What the task requires
Give all of the data again exactly as written, omitting every image.

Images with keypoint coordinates
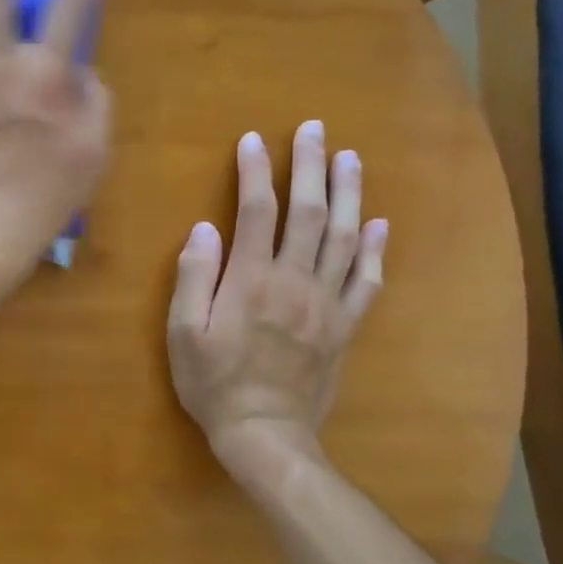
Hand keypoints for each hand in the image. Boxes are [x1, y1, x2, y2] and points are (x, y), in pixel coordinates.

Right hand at [167, 122, 387, 469]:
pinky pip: (366, 282)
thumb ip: (193, 278)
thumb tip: (205, 228)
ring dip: (348, 195)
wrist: (265, 433)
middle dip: (310, 167)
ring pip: (343, 238)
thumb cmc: (214, 383)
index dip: (254, 173)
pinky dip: (374, 250)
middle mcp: (294, 282)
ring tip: (350, 159)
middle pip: (307, 213)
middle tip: (315, 130)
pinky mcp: (344, 326)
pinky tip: (379, 225)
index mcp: (251, 281)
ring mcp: (326, 303)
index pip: (256, 212)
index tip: (252, 140)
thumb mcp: (184, 333)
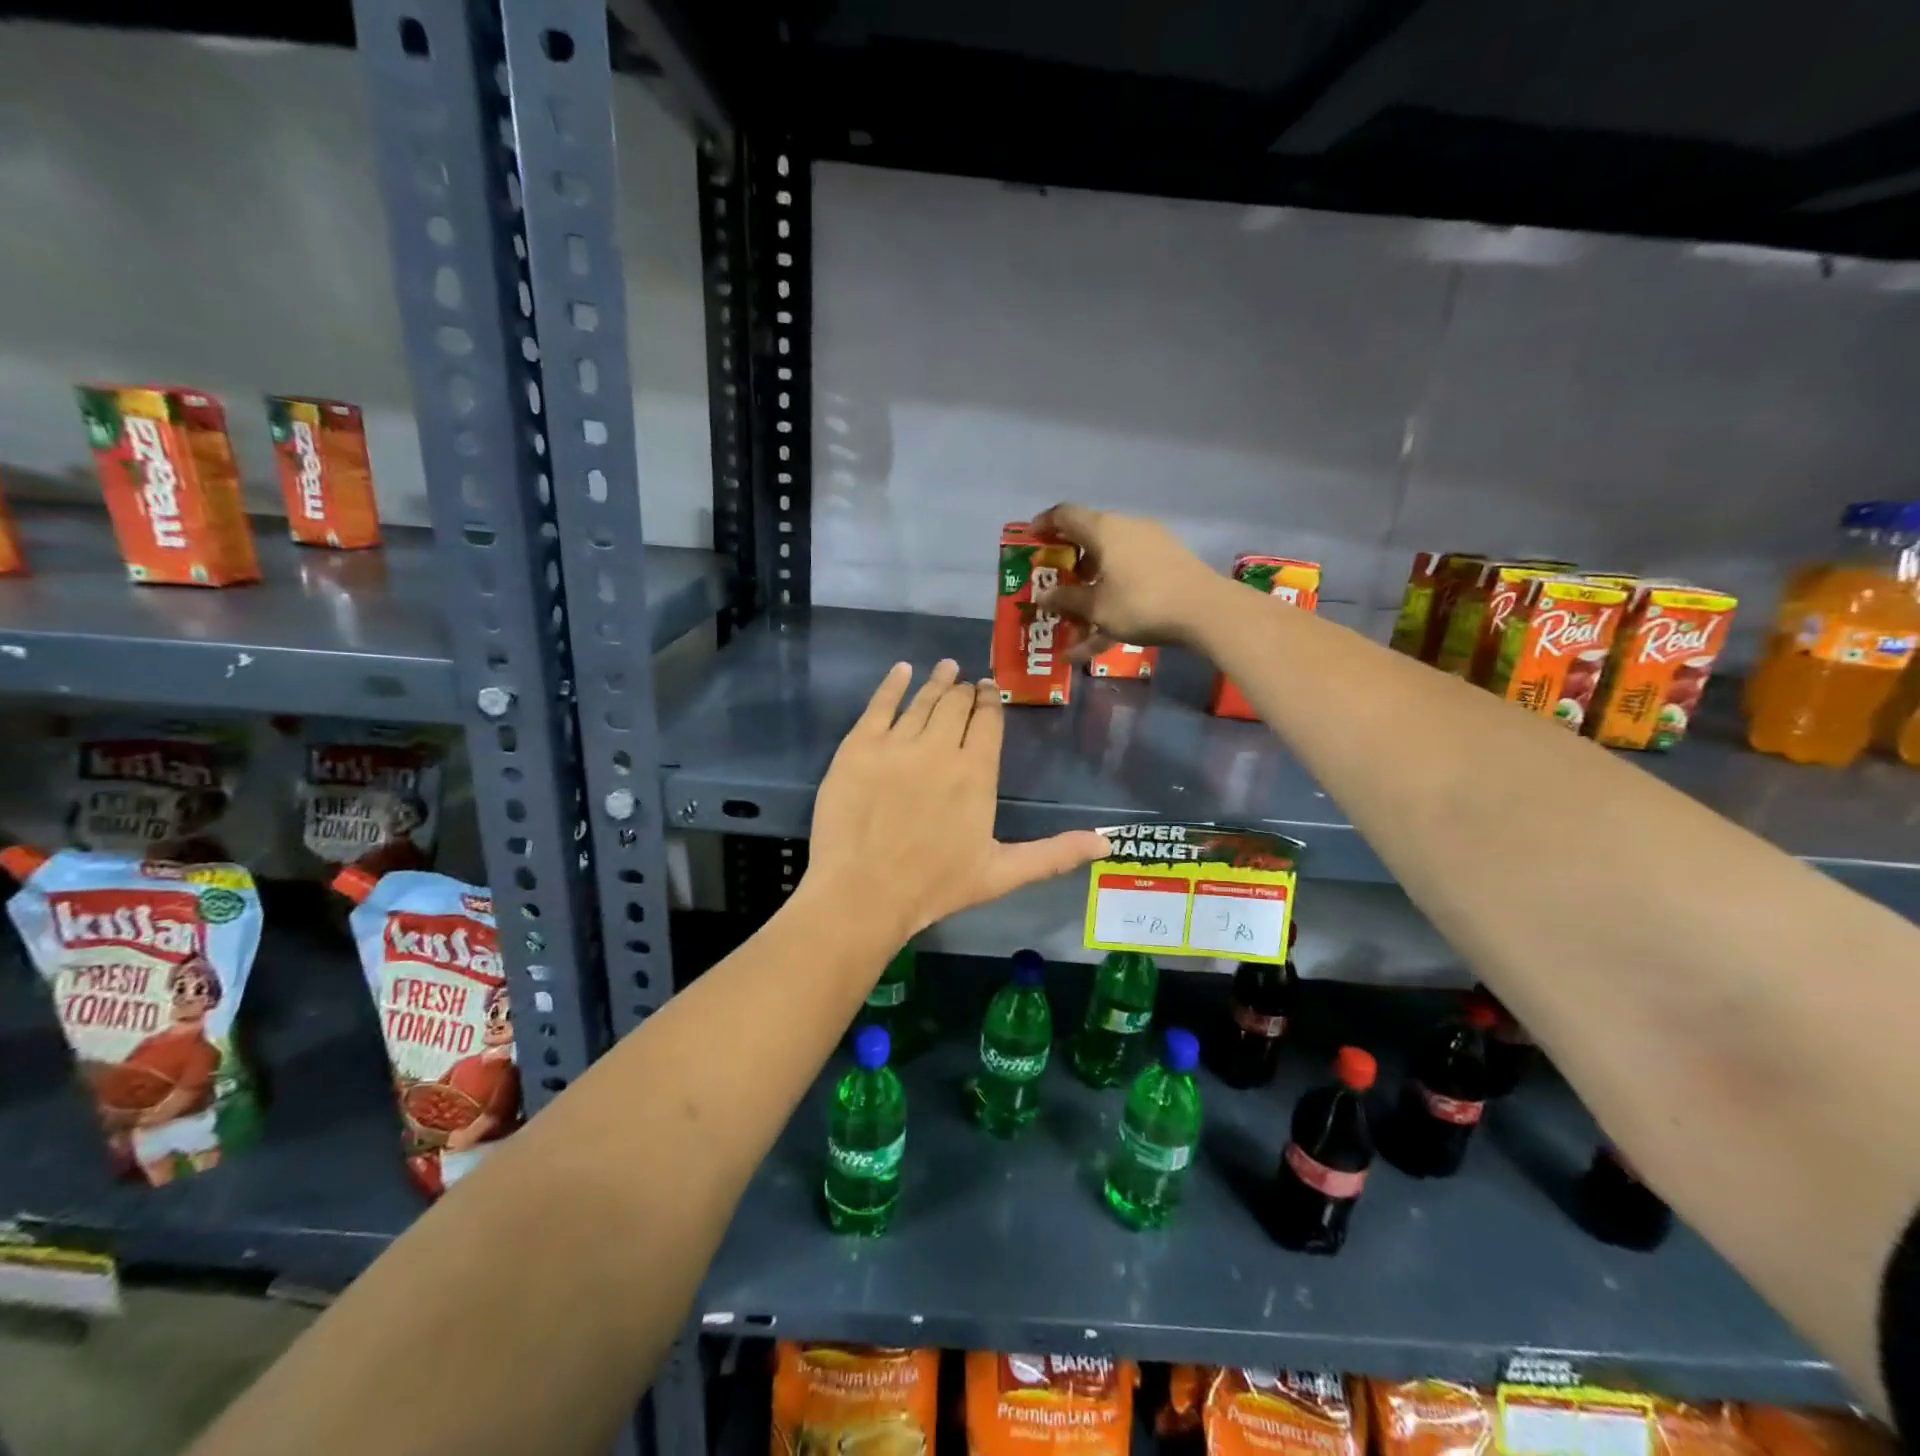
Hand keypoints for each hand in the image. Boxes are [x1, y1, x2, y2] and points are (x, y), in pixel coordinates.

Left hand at [804, 660, 1109, 939]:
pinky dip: (892, 684)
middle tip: (966, 682)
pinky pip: (879, 704)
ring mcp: (897, 743)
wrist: (863, 893)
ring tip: (946, 667)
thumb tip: (1107, 844)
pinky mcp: (858, 746)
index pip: (988, 721)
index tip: (989, 690)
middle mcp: (940, 747)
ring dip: (937, 680)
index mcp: (976, 772)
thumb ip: (1053, 854)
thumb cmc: (934, 887)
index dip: (990, 701)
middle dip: (964, 690)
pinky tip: (901, 670)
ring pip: (922, 700)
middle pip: (956, 704)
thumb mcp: (1001, 874)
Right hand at [1030, 504, 1224, 649]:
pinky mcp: (1168, 568)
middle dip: (1069, 566)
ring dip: (1090, 592)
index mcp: (1105, 530)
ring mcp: (1151, 549)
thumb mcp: (1096, 607)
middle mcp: (1127, 530)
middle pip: (1090, 541)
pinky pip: (1130, 582)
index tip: (1032, 537)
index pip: (1066, 515)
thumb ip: (1067, 601)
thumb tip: (1043, 596)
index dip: (1045, 524)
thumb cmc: (1140, 602)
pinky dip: (1113, 604)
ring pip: (1110, 567)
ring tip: (1074, 622)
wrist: (1205, 611)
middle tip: (1053, 585)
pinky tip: (1098, 642)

Solution for this problem
Hand keypoints for each hand in the image. Boxes are [x1, y1, x2, y2] and points are (x, y), in pixel coordinates.

Right hand at [167, 122, 387, 469]:
pinky pip: (366, 282)
thumb ip: (193, 278)
thumb tip: (205, 228)
ring dip: (348, 195)
wrist: (265, 433)
middle dip: (310, 167)
ring pip: (343, 238)
thumb cmc: (214, 383)
index dip: (254, 173)
pinky dip: (374, 250)
middle mcp: (294, 282)
ring tip: (350, 159)
middle pip: (307, 213)
middle tip: (315, 130)
pinky mcp: (344, 326)
pinky tip: (379, 225)
index mcp: (251, 281)
ring mcp: (326, 303)
index pip: (256, 212)
index tip: (252, 140)
thumb mcp: (184, 333)
Hand keypoints for each hand in the image. Boxes are [x1, y1, x2, y2] and points are (x, y), in pixel coordinates.

Left hand at [804, 660, 1109, 939]:
pinky dip: (892, 684)
middle tip: (966, 682)
pinky pip: (879, 704)
ring mcp: (897, 743)
wrist: (863, 893)
ring tip: (946, 667)
thumb tip: (1107, 844)
pinky mcp: (858, 746)
index pip: (988, 721)
index tip: (989, 690)
middle mcp: (940, 747)
ring dip: (937, 680)
index mcp: (976, 772)
thumb ip: (1053, 854)
thumb cmc: (934, 887)
index dip: (990, 701)
middle dip: (964, 690)
pinky tip: (901, 670)
ring pip: (922, 700)
middle pip: (956, 704)
thumb mcp: (1001, 874)
Right hand at [1030, 504, 1224, 649]:
pinky mcp: (1168, 568)
middle dip: (1069, 566)
ring dip: (1090, 592)
index mcp: (1105, 530)
ring mcp: (1151, 549)
thumb mcp: (1096, 607)
middle mcp: (1127, 530)
middle pip: (1090, 541)
pinky pip: (1130, 582)
index tip: (1032, 537)
index pip: (1066, 515)
thumb ip: (1067, 601)
thumb tip: (1043, 596)
index dip: (1045, 524)
thumb cmc: (1140, 602)
pinky dip: (1113, 604)
ring pip: (1110, 567)
ring tip: (1074, 622)
wrist: (1205, 611)
middle tip: (1053, 585)
pinky tip: (1098, 642)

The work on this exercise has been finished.